В один из таких дней в палату заглянули Семён и Геля.
Семён являл собой воплощение античного бога войны: красив, мускулист, с идеальной осанкой, светлые, как у сестры волосы небрежно падали на лоб. Пирсинг в носу и тоннели в ушах добавляли его образу нотку шарма, а татуировки, покрывающие всё тело, делали его исключительным в своём роде вампиром из породы бунтарей. Правда, правая рука, заключённая в белоснежный гипс и подвешенная на перевязь, немного портила безупречный образ, и в то же время подчёркивала его мужественность.
Геля — полная противоположность своего избранника. Мягкие черты лица, обрамлённые каштановыми локонами, излучали тепло и доброту. Сияющие карие глаза и искренняя улыбка делали её похожей на солнышко в пасмурный день. Пухлые щёчки розовели от волнения, а руки слегка дрожали от предвкушения. Она почему-то была уверена, что именно сегодня Кира очнётся, хотя и не делилась этими мыслями с вампирами.
— Эй, приятель, не помер ещё от скуки? — с ухмылкой произнёс Семён.
Игнат поднял усталый взгляд, в глазах плескался океан безысходности:
— Лучше бы помер.
Геля мягко положила руку ему на плечо:
— Ну-ну, не драматизируй. Мы же обещали, что всё будет хорошо. Помнишь?
Семён, прихрамывая и слегка морщась от боли, приблизился к кровати:
— Слушай, а знаешь, что самое смешное? Я теперь как настоящий супергерой — с повязкой и всем прочим. И точно теперь могу рассчитывать на пожизненную пенсию от работодателя! Ведь правда же? — он с надеждой посмотрел на Игната.
Древний вампир слабо улыбнулся, впервые за долгое время его лицо озарилось светом:
— Очень смешно. Перечислю все премиальные на твой счёт в трехлитровой банке.
Геля, заметив, как дрожат ресницы Киры, затаила дыхание:
— Ш-ш-ш, ребята, кажется, наша спящая красавица просыпается.

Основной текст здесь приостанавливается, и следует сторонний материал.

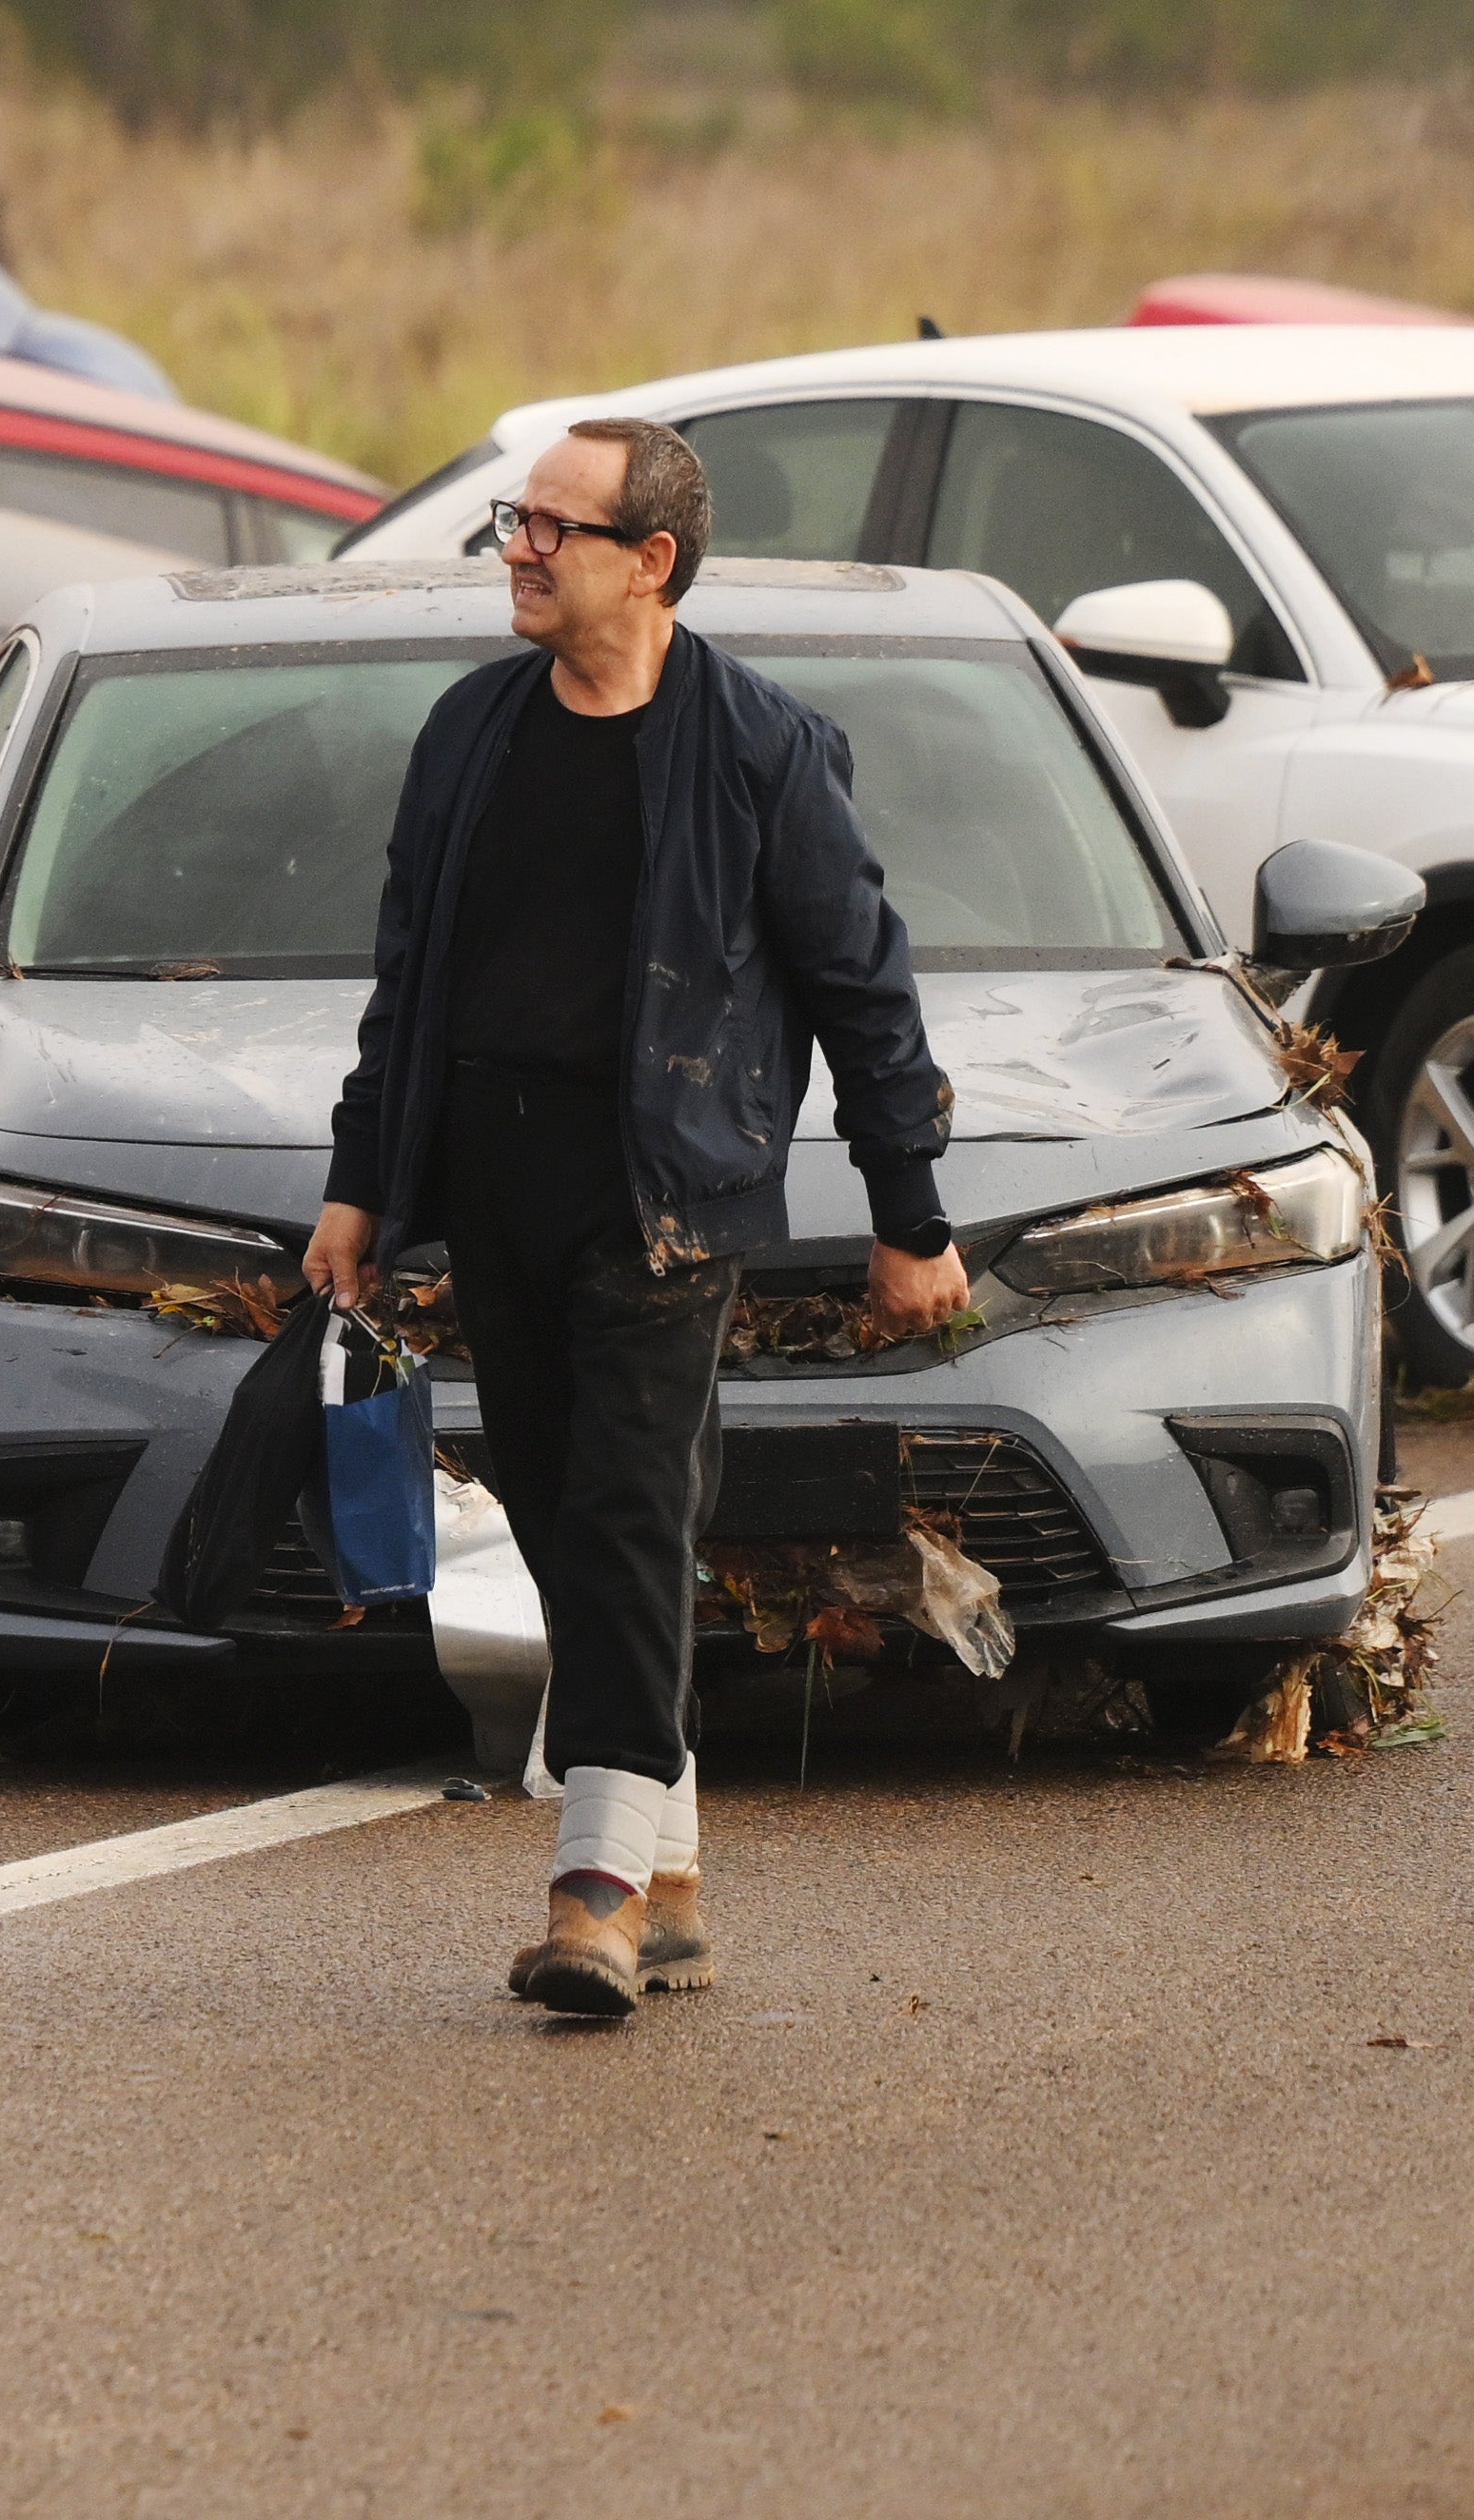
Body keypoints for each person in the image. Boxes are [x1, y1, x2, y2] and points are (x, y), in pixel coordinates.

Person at [295, 411, 960, 2028]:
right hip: (498, 1180)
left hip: (666, 1189)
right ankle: (667, 1874)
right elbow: (410, 981)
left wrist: (909, 1213)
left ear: (649, 563)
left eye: (550, 528)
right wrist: (363, 1178)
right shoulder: (471, 733)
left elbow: (862, 986)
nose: (516, 549)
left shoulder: (758, 749)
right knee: (543, 1485)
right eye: (514, 523)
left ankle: (588, 1890)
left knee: (629, 1499)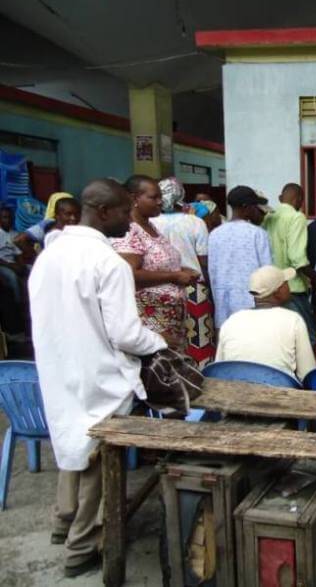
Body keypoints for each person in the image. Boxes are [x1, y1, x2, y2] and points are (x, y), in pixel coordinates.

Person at [28, 178, 167, 577]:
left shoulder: (49, 255)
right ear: (103, 212)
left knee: (70, 436)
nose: (130, 221)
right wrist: (159, 344)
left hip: (58, 364)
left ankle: (62, 520)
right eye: (125, 212)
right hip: (100, 370)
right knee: (95, 457)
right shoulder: (108, 262)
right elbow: (125, 333)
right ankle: (82, 546)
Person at [112, 175, 198, 348]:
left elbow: (157, 264)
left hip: (170, 319)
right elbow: (128, 273)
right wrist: (174, 277)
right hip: (151, 321)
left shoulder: (151, 227)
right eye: (153, 197)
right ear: (134, 198)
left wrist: (183, 271)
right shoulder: (130, 231)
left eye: (160, 196)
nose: (160, 202)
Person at [151, 177, 215, 365]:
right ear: (182, 195)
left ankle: (172, 374)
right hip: (194, 287)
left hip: (161, 287)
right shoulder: (195, 222)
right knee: (200, 337)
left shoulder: (151, 223)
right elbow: (204, 259)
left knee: (169, 336)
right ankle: (202, 372)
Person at [215, 265, 315, 380]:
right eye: (285, 283)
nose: (289, 287)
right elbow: (307, 374)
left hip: (236, 389)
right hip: (280, 390)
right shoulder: (293, 320)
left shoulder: (231, 321)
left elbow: (219, 371)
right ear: (278, 291)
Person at [208, 186, 272, 329]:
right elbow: (267, 272)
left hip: (223, 304)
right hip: (252, 305)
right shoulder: (257, 234)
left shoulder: (215, 234)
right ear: (246, 207)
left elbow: (212, 271)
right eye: (254, 206)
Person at [264, 182, 316, 339]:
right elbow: (296, 257)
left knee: (282, 336)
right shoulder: (297, 217)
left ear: (281, 198)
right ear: (300, 199)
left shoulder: (269, 217)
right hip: (293, 287)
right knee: (307, 336)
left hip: (272, 287)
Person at [15, 195, 81, 258]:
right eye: (68, 214)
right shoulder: (48, 225)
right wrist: (38, 258)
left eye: (76, 214)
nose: (73, 218)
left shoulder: (80, 228)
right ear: (57, 214)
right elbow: (19, 240)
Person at [0, 206, 27, 338]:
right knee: (12, 277)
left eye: (10, 217)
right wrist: (12, 267)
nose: (8, 220)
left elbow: (18, 255)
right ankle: (18, 304)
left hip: (14, 263)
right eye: (5, 217)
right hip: (3, 264)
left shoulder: (14, 234)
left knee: (31, 269)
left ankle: (29, 299)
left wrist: (20, 265)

В палате воцарилась мёртвая тишина. Все трое замерли, не отрывая взгляда от лица девушки. Их сердца бились в унисон, словно пытаясь передать свою силу страдалице.
Глаза Киры медленно открылись. Сначала она не понимала, где находится, её взгляд был затуманен, но постепенно она сфокусировалась на склонившихся над ней посетителях. Губы едва заметно задрожали:
— Игнат…
Лицо главврача озарилось такой радостью, что казалось, будто солнце наконец-то заглянуло в палату, расположенную в тридцати метрах под землёй.
— Кира! Очнулась! Я знал, я верил…
Семён, не скрывая слёз, хлопнул себя по лбу:
— Вот это да! Родной брат-близнец пришёл навестить, а она первым делом о мужике своём вспоминает! Я с вас шизею, дорогая мадемуазель Самсонова!
— Уткнись, пиявка, сто лет бы твою рожу слащавую не видела, — очень неубедительно изобразила она ненависть и осторожно приподняла руку, словно желая подозвать братца. Он наклонился и подставил шею под её объятия. — Люблю тебя, пакость кровососущая.
— И я тебя, стерва, до жути люблю, — на сей раз вполне искренне ответил Семён. Затем выпутался из цепких рук близняшки и бодро возвестил, — я же говорил — наша девочка сильная! Сильнее всех демонов вместе взятых!
Геля, вытирая слёзы радости, добавила:
— Добро пожаловать обратно, дорогая! Мы так волновались, каждую минуту думали о тебе. И спасибо, что спасла меня. Нас. Что спасла нас обеих.
Игнат осторожно взял руку Киры, голос дрожал от переполнявших чувств:
— Ты нас всех так напугала… Но теперь всё будет хорошо.